Deuxième points de vigilance : la soutenabilité du financement CVC. Si le club a intelligemment mobilisé les 44,2 millions d'euros du Plan Impulso, cette ressources est adossée à une cession partielle des droits audiovisuelles sur plusieurs décennies. L'enjeu, à moyen terme, sera d'amortir cet engagement tout en maintenant une dynamique de croissance sans nouvelles injections massives de capital.
Enfin, le maintien du niveau sportif reste un impératif absolu. La stabilité économique d'Osasuna repose sur la permanence en Primera, condition sine qua non pour préserver les recettes TV, les revenus liés aux abonnements (+23 % en 2023-2024), et les retombées marketing. La saison 2023-2024, marquée par un retour à la rentabilité, s'appuie sur des performances sportives solides (finale de Copa del Rey et qualification aux phases éliminatoire de la Ligue Europa Conference) difficilement garanties d'une saison à l'autre.
Le club de Pampelune a démontré sa capacité à construire un modèle viable, mais son avenir dépendra de sa résilience face aux aléas sportifs et financiers. Un défi que le club semble désormais prêt à relever.

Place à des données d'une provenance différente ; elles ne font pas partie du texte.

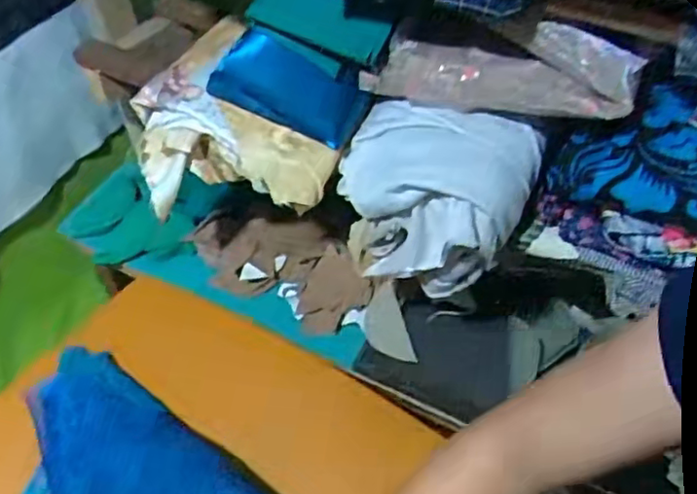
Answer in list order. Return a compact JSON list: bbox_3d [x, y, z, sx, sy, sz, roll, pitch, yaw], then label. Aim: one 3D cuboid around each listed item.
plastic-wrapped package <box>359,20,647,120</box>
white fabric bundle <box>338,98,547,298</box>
[{"bbox_3d":[0.123,-0.160,0.566,0.244,0.081,0.057,8,50,23],"label":"plastic-wrapped package"},{"bbox_3d":[0.078,-0.035,0.644,0.190,0.176,0.124,14,52,11],"label":"white fabric bundle"}]

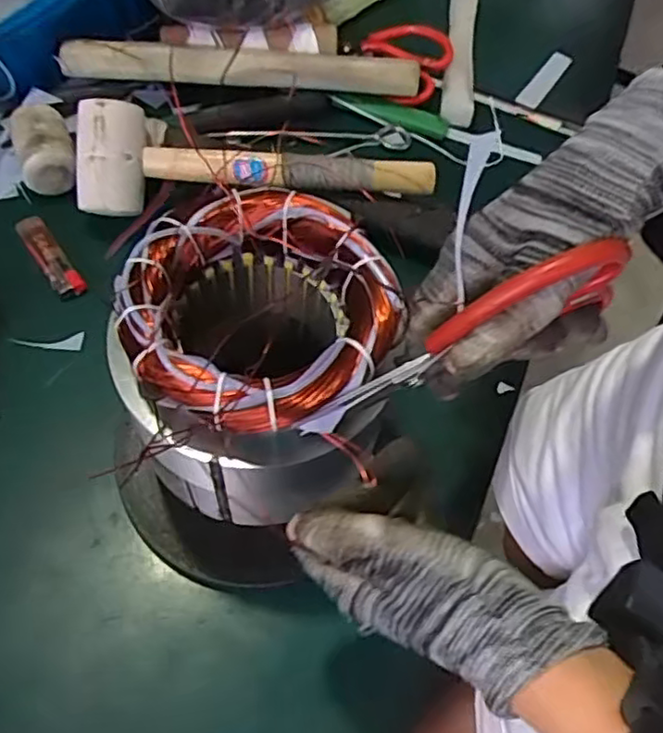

Une leçon pour les autres clubs
L'histoire économique récente du CA Osasuna constitue un cas d'école en LaLiga. Parti d'une situation quasi désespérée en 2014, le club navarrais a su, en l'espace d'une décennie, se reconstruire sur des bases solides : rigueur budgétaire, investissements ciblés, retour progressif à la pleine propriété de ses infrastructures.
Sans céder aux sirènes d'une croissance artificielle ou d'un endettement incontrôlé, Osasuna a démontré qu'un club dit "modeste" pouvait non seulement survivre, mais s'imposer durablement dans l'élite, en conjuguant prudence comptable et ambition sportive.
A l'heure où de nombreux clubs européens luttent pour concilier compétitivité et viabilité économique, l'exemple rojillo pourrait bien devenir une sources d'inspiration. Tajonar, El Sadar et la gestion de Sabalza incarnent une idée simple mais puissante : la réussite sportive ne doit pas se faire au détriment de la santé financière, mais avec elle.